Screening marker sensitivity: Optimizing eDNA-based rare species detection

Aim Environmental DNA (eDNA)‐based techniques are useful tools in disciplines such as conservation biogeography at local to global scales since they provide promising methods to locate organisms at low abundance. Here, we raise a largely overlooked issue that the marker (primer pairs and/or probes) sensitivity of eDNA‐based detection should be optimized and reported to improve detection performance and result interpretation. Location Global. Methods We analysed 250 articles published between 2008 and 2019 that sought to detect animals from environmental water samples using species‐specific markers to identify effort required.
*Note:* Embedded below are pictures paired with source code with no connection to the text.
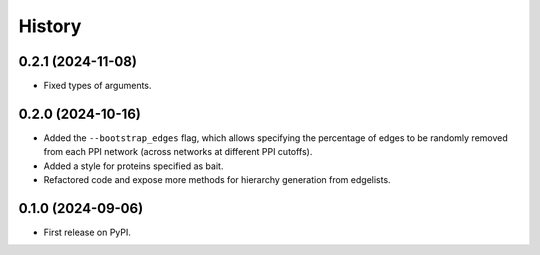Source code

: =======
History
=======

0.2.1 (2024-11-08)
------------------

* Fixed types of arguments.


0.2.0 (2024-10-16)
------------------

* Added the ``--bootstrap_edges`` flag, which allows specifying the percentage of edges to be randomly removed
  from each PPI network (across networks at different PPI cutoffs).

* Added a style for proteins specified as bait.

* Refactored code and expose more methods for hierarchy generation from edgelists.


0.1.0 (2024-09-06)
------------------

* First release on PyPI.
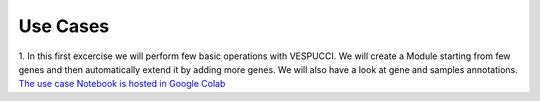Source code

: Use Cases
=========

1. In this first excercise we will perform few basic operations with VESPUCCI. We will create a Module starting from few genes and then automatically extend it by adding more genes. We will also have a look at gene and samples annotations.
`The use case Notebook is hosted in Google Colab <https://colab.research.google.com/drive/1xx4lVvYPBfXkM6Cq95suyikHhmQJ7atV?authuser=2#scrollTo=WTcil1UqkSYo>`_
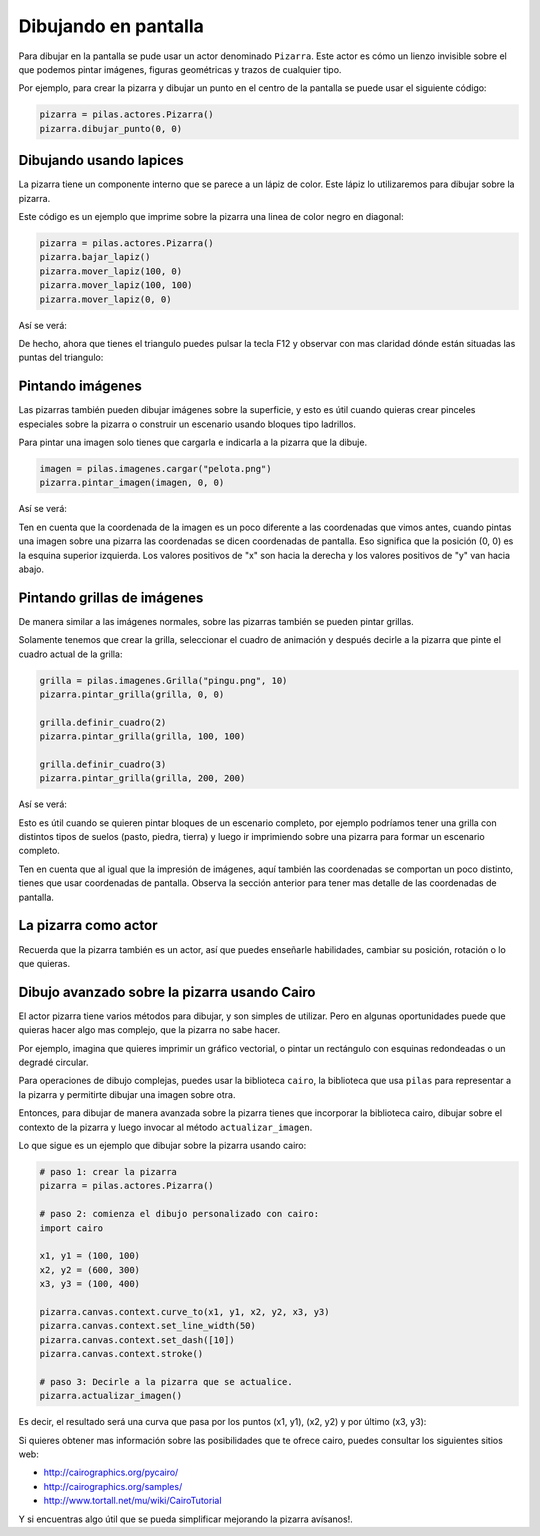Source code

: Dibujando en pantalla
=====================

Para dibujar en la pantalla se pude usar
un actor denominado ``Pizarra``. Este
actor es cómo un lienzo invisible sobre
el que podemos pintar imágenes, figuras
geométricas y trazos de cualquier tipo.

Por ejemplo, para crear la pizarra y
dibujar un punto en el centro de la
pantalla se puede usar el siguiente
código:

.. code-block:: python

    pizarra = pilas.actores.Pizarra()
    pizarra.dibujar_punto(0, 0)


Dibujando usando lapices
------------------------

La pizarra tiene un componente interno que se
parece a un lápiz de color. Este lápiz
lo utilizaremos para dibujar sobre la
pizarra.

Este código es un ejemplo que imprime sobre
la pizarra una linea de color negro en diagonal:

.. code-block:: python

    pizarra = pilas.actores.Pizarra()
    pizarra.bajar_lapiz()
    pizarra.mover_lapiz(100, 0)
    pizarra.mover_lapiz(100, 100)
    pizarra.mover_lapiz(0, 0)

Así se verá:

.. image:: images/pizarra_dibuja_triangulo.png


De hecho, ahora que tienes el triangulo puedes
pulsar la tecla F12 y observar con mas claridad
dónde están situadas las puntas del triangulo:

.. image:: images/pizarra_dibuja_triangulo_modo_depuracion.png



Pintando imágenes
-----------------

Las pizarras también pueden dibujar imágenes sobre la superficie,
y esto es útil cuando quieras crear pinceles especiales sobre
la pizarra o construir un escenario usando bloques tipo
ladrillos.

Para pintar una imagen solo tienes que cargarla e
indicarla a la pizarra que la dibuje.

.. code-block:: python

    imagen = pilas.imagenes.cargar("pelota.png")
    pizarra.pintar_imagen(imagen, 0, 0)


Así se verá:

.. image:: images/pizarra_imagen.png


Ten en cuenta que la coordenada de la imagen es un poco
diferente a las coordenadas que vimos antes, cuando pintas
una imagen sobre una pizarra las coordenadas se dicen coordenadas
de pantalla. Eso significa que la posición (0, 0) es la esquina
superior izquierda. Los valores positivos de "x" son hacia la derecha
y los valores positivos de "y" van hacia abajo.


Pintando grillas de imágenes
----------------------------

De manera similar a las imágenes normales, sobre las pizarras
también se pueden pintar grillas.

Solamente tenemos que crear la grilla, seleccionar el
cuadro de animación y después decirle a la pizarra
que pinte el cuadro actual de la grilla:

.. code-block:: python

    grilla = pilas.imagenes.Grilla("pingu.png", 10)
    pizarra.pintar_grilla(grilla, 0, 0)

    grilla.definir_cuadro(2)
    pizarra.pintar_grilla(grilla, 100, 100)

    grilla.definir_cuadro(3)
    pizarra.pintar_grilla(grilla, 200, 200)

Así se verá:

.. image:: images/pizarra_grilla.png

Esto es útil cuando se quieren pintar bloques de un escenario
completo, por ejemplo podríamos tener una grilla con distintos
tipos de suelos (pasto, piedra, tierra) y luego ir
imprimiendo sobre una pizarra para formar un escenario completo.

Ten en cuenta que al igual que la impresión de imágenes, aquí también
las coordenadas se comportan un poco distinto, tienes que
usar coordenadas de pantalla. Observa la sección anterior
para tener mas detalle de las coordenadas de pantalla.


La pizarra como actor
---------------------

Recuerda que la pizarra también es un actor, así que puedes enseñarle
habilidades, cambiar su posición, rotación o lo que quieras.


Dibujo avanzado sobre la pizarra usando Cairo
---------------------------------------------

El actor pizarra tiene varios métodos para dibujar, y
son simples de utilizar. Pero en algunas oportunidades
puede que quieras hacer algo mas complejo, que la pizarra
no sabe hacer.

Por ejemplo, imagina que quieres imprimir un gráfico vectorial, o
pintar un rectángulo con esquinas redondeadas o un degradé circular.

Para operaciones de dibujo complejas, puedes usar la biblioteca
``cairo``, la biblioteca que usa ``pilas`` para representar a la
pizarra y permitirte dibujar una imagen sobre otra.


Entonces, para dibujar de manera avanzada sobre la pizarra
tienes que incorporar la biblioteca cairo, dibujar sobre el
contexto de la pizarra y luego invocar al método ``actualizar_imagen``.

Lo que sigue es un ejemplo que dibujar sobre la pizarra
usando cairo:

.. code-block:: python

    
    # paso 1: crear la pizarra
    pizarra = pilas.actores.Pizarra()

    # paso 2: comienza el dibujo personalizado con cairo:
    import cairo

    x1, y1 = (100, 100)
    x2, y2 = (600, 300)
    x3, y3 = (100, 400)

    pizarra.canvas.context.curve_to(x1, y1, x2, y2, x3, y3)
    pizarra.canvas.context.set_line_width(50)
    pizarra.canvas.context.set_dash([10])
    pizarra.canvas.context.stroke()

    # paso 3: Decirle a la pizarra que se actualice.
    pizarra.actualizar_imagen()

Es decir, el resultado será una curva que pasa por los
puntos (x1, y1), (x2, y2) y por último (x3, y3):

.. image:: images/pizarra_avanzado_cairo.png


Si quieres obtener mas información sobre las posibilidades
que te ofrece cairo, puedes consultar los siguientes sitios
web:

- http://cairographics.org/pycairo/
- http://cairographics.org/samples/
- http://www.tortall.net/mu/wiki/CairoTutorial

Y si encuentras algo útil que se pueda simplificar mejorando
la pizarra avísanos!.
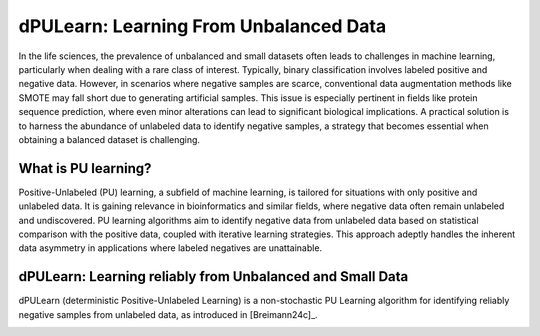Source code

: .. _usage_principles_pu_learning:

dPULearn: Learning From Unbalanced Data
=======================================
In the life sciences, the prevalence of unbalanced and small datasets often leads to challenges in machine learning,
particularly when dealing with a rare class of interest. Typically, binary classification involves labeled positive
and negative data. However, in scenarios where negative samples are scarce, conventional data augmentation methods
like SMOTE may fall short due to generating artificial samples. This issue is especially pertinent in fields like
protein sequence prediction, where even minor alterations can lead to significant biological implications.
A practical solution is to harness the abundance of unlabeled data to identify negative samples, a strategy
that becomes essential when obtaining a balanced dataset is challenging.

What is PU learning?
--------------------
Positive-Unlabeled (PU) learning, a subfield of machine learning, is tailored for situations with only positive and
unlabeled data. It is gaining relevance in bioinformatics and similar fields, where negative data often remain
unlabeled and undiscovered. PU learning algorithms aim to identify negative data from unlabeled data based on statistical
comparison with the positive data, coupled with iterative learning strategies. This approach adeptly handles the
inherent data asymmetry in applications where labeled negatives are unattainable.

dPULearn: Learning reliably from Unbalanced and Small Data
----------------------------------------------------------
dPULearn (deterministic Positive-Unlabeled Learning) is a non-stochastic PU Learning algorithm for identifying
reliably negative samples from unlabeled data, as introduced in [Breimann24c]_.

.. image :: /_artwork/schemes/scheme_dPULearn.png
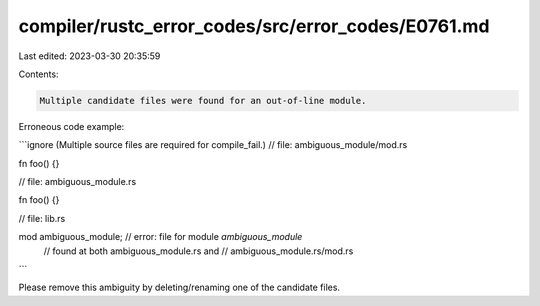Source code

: compiler/rustc_error_codes/src/error_codes/E0761.md
===================================================

Last edited: 2023-03-30 20:35:59

Contents:

.. code-block:: md

    Multiple candidate files were found for an out-of-line module.

Erroneous code example:

```ignore (Multiple source files are required for compile_fail.)
// file: ambiguous_module/mod.rs

fn foo() {}

// file: ambiguous_module.rs

fn foo() {}

// file: lib.rs

mod ambiguous_module; // error: file for module `ambiguous_module`
                      // found at both ambiguous_module.rs and
                      // ambiguous_module.rs/mod.rs
```

Please remove this ambiguity by deleting/renaming one of the candidate files.


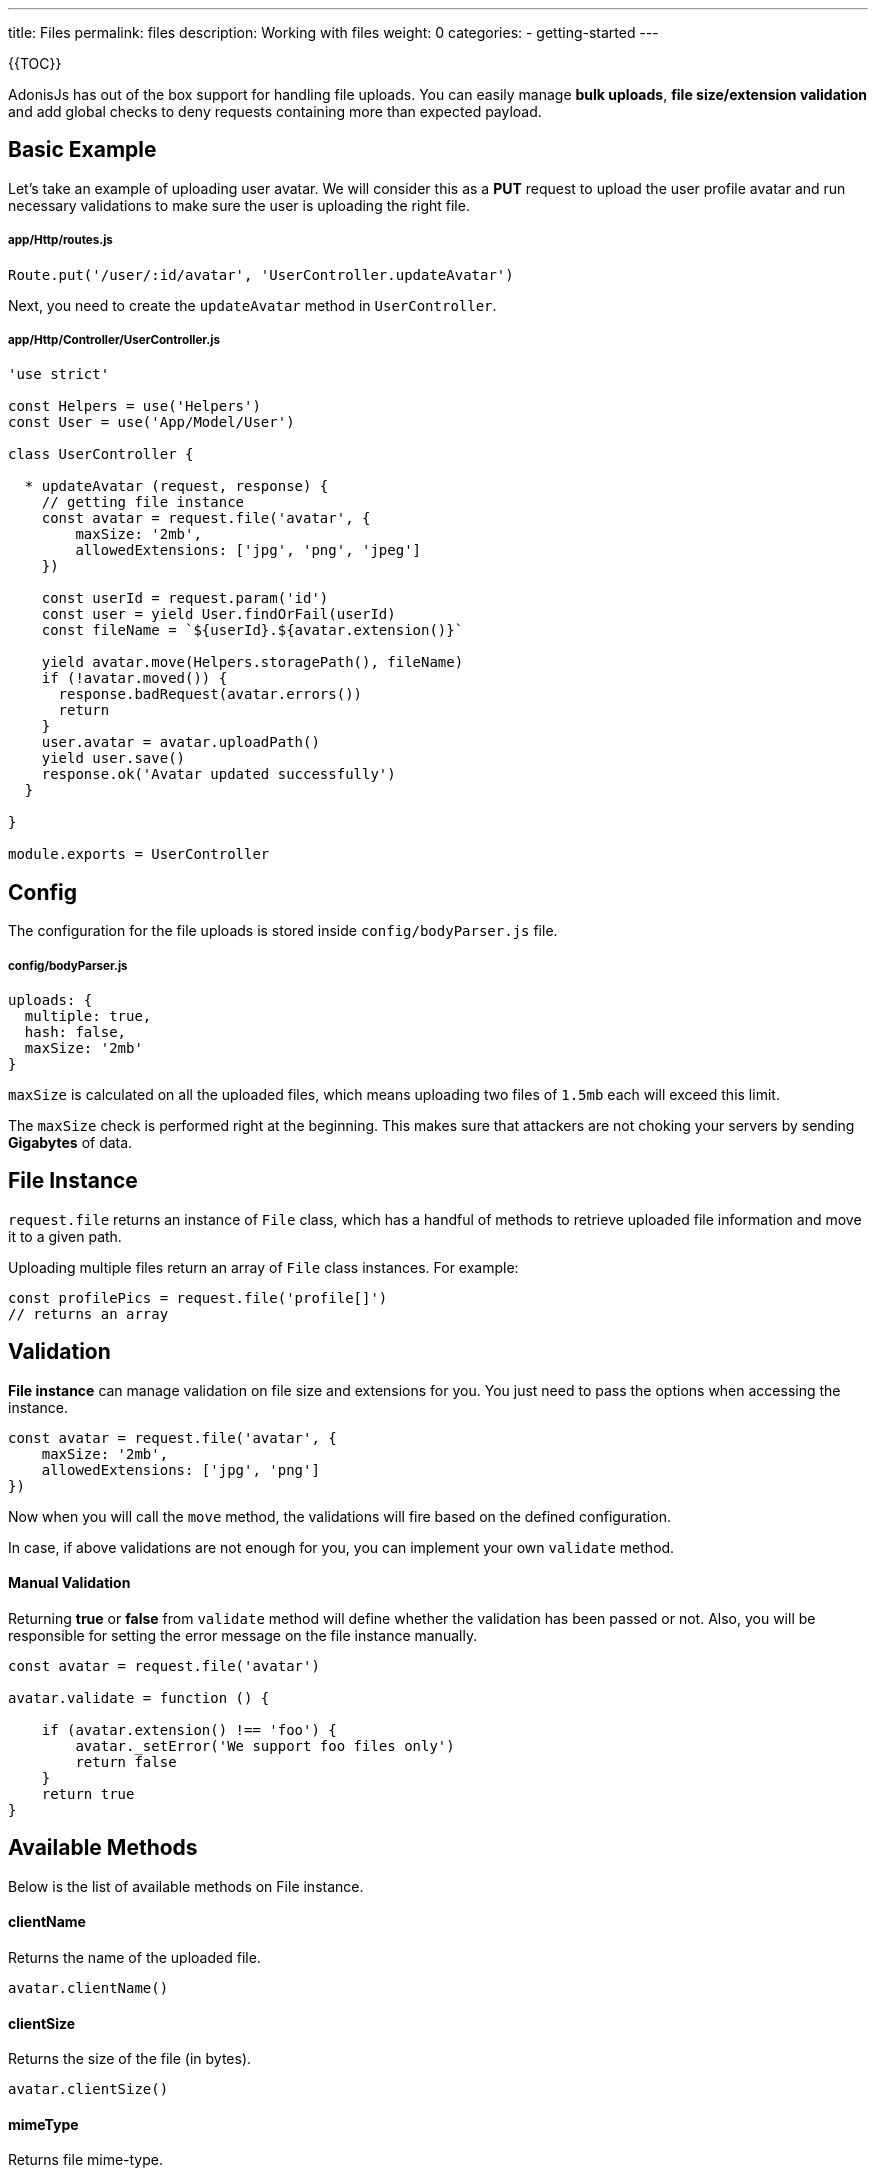 ---
title: Files
permalink: files
description: Working with files
weight: 0
categories:
- getting-started
---

{{TOC}}

AdonisJs has out of the box support for handling file uploads. You can easily manage **bulk uploads**, **file size/extension validation** and add global checks to deny requests containing more than expected payload.

## Basic Example

Let's take an example of uploading user avatar. We will consider this as a **PUT** request to upload the user profile avatar and run necessary validations to make sure the user is uploading the right file.

##### app/Http/routes.js
```javascript
Route.put('/user/:id/avatar', 'UserController.updateAvatar')
```

Next, you need to create the `updateAvatar` method in `UserController`.

##### app/Http/Controller/UserController.js

```javascript
'use strict'

const Helpers = use('Helpers')
const User = use('App/Model/User')

class UserController {

  * updateAvatar (request, response) {
    // getting file instance
    const avatar = request.file('avatar', {
        maxSize: '2mb',
        allowedExtensions: ['jpg', 'png', 'jpeg']
    })

    const userId = request.param('id')        
    const user = yield User.findOrFail(userId)
    const fileName = `${userId}.${avatar.extension()}`

    yield avatar.move(Helpers.storagePath(), fileName)
    if (!avatar.moved()) {
      response.badRequest(avatar.errors())
      return
    }
    user.avatar = avatar.uploadPath()
    yield user.save()
    response.ok('Avatar updated successfully')
  }

}

module.exports = UserController
```

## Config

The configuration for the file uploads is stored inside `config/bodyParser.js` file.

##### config/bodyParser.js
```javascript
uploads: {
  multiple: true,
  hash: false,
  maxSize: '2mb'
}
```

`maxSize` is calculated on all the uploaded files, which means uploading two files of `1.5mb` each will exceed this limit.

The `maxSize` check is performed right at the beginning. This makes sure that attackers are not choking your servers by sending **Gigabytes** of data.

## File Instance

`request.file` returns an instance of `File` class, which has a handful of methods to retrieve uploaded file information and move it to a given path. 

Uploading multiple files return an array of `File` class instances. For example:

```javascript
const profilePics = request.file('profile[]')
// returns an array
```

## Validation

**File instance** can manage validation on file size and extensions for you. You just need to pass the options when accessing the instance.

```javascript
const avatar = request.file('avatar', {
    maxSize: '2mb',
    allowedExtensions: ['jpg', 'png']
})
```


Now when you will call the `move` method, the validations will fire based on the defined configuration.

In case, if above validations are not enough for you, you can implement your own `validate` method.

#### Manual Validation

Returning **true** or **false** from `validate` method will define whether the validation has been passed or not. Also, you will be responsible for setting the error message on the file instance manually.

```javascript
const avatar = request.file('avatar')

avatar.validate = function () {
    
    if (avatar.extension() !== 'foo') {
        avatar._setError('We support foo files only')
        return false
    }
    return true
}
```

## Available Methods

Below is the list of available methods on File instance.

#### clientName

Returns the name of the uploaded file.

```javascript
avatar.clientName()
```

#### clientSize

Returns the size of the file (in bytes).

```javascript
avatar.clientSize()
```

#### mimeType

Returns file mime-type.

```javascript
avatar.mimeType()
```

#### extension

Returns file extension.

```javascript
avatar.extension()
```

#### tmpPath

The path to the temporary folder, where the file was uploaded.

```javascript
avatar.tmpPath()
```

#### exists

Tells whether the file exists inside the temporary folder or not.

```javascript
avatar.exists()
```

#### move(toPath, [newName])

Move the file to a given location with an optional name. If `newName` is not defined, it will make use of `clientName()`

```javascript
yield avatar.move(Helpers.storagePath())
```

#### delete()

Delete before or after it has been moved.

```javascript
yield avatar.delete()
```

#### moved

Tells whether the move operation was successful or not.

```javascript
yield avatar.move(Helpers.storagePath())

if (avatar.moved()) {
    // moved successfully
}
```


#### errors

Returns errors occurred during the `move` process.

```javascript
yield avatar.move(Helpers.storagePath())

if (!avatar.moved()) {
    response.send(avatar.errors())
}
```

#### uploadPath

Full path to the upload directory with the file name.

```javascript
yield avatar.move(Helpers.storagePath())

avatar.uploadPath()
```


#### uploadName

Name of the uploaded file.

```javascript
yield avatar.move(Helpers.storagePath(), 'selfie.jpg')

avatar.uploadName()
```

<div class="note">
    <strong>Note:</strong>
    <code>uploadPath</code> and <code>uploadName</code> will only be available after the move operation.
</div>

#### toJSON

Returns **JSON** representation of the file properties.

```javascript
avatar.toJSON()
```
Results Most (66.0%) studies used newly designed markers, and real‐time quantitative PCR dominated the studies (72.4% of articles). The use of quantitative PCR increased significantly over time (p = .016), while conventional PCR decreased significantly (p = .005). In 82.4% of studies using newly designed markers, researchers did not screen their chosen markers for sensitivity, and 46.7% of these studies did not report the limit of detection (LoD). Limited knowledge of sensitivity screening and LoD was also found among aquatic species on the list of the world's worst alien invasive species, and many studies used published markers without such knowledge, potentially propagating errors. Main conclusions The rapidly growing use of eDNA‐based detection of low‐abundance species requires well‐designed protocols to improve sensitivity. Knowledge of the limits of eDNA technology is imperative, particularly when applied to conservation biogeography studies for detecting non‐indigenous or endangered species. Our results highlight the currently inadequate sensitivity screening of genetic markers used in most studies, contrasting the transition to highly sensitive PCR methods. Along with ongoing calls for standardization in the eDNA methods, we add that newly designed markers be screened to determine and optimize sensitivity before use to reduce the uncertainty of detection and benefit future applications within or beyond areas of their development.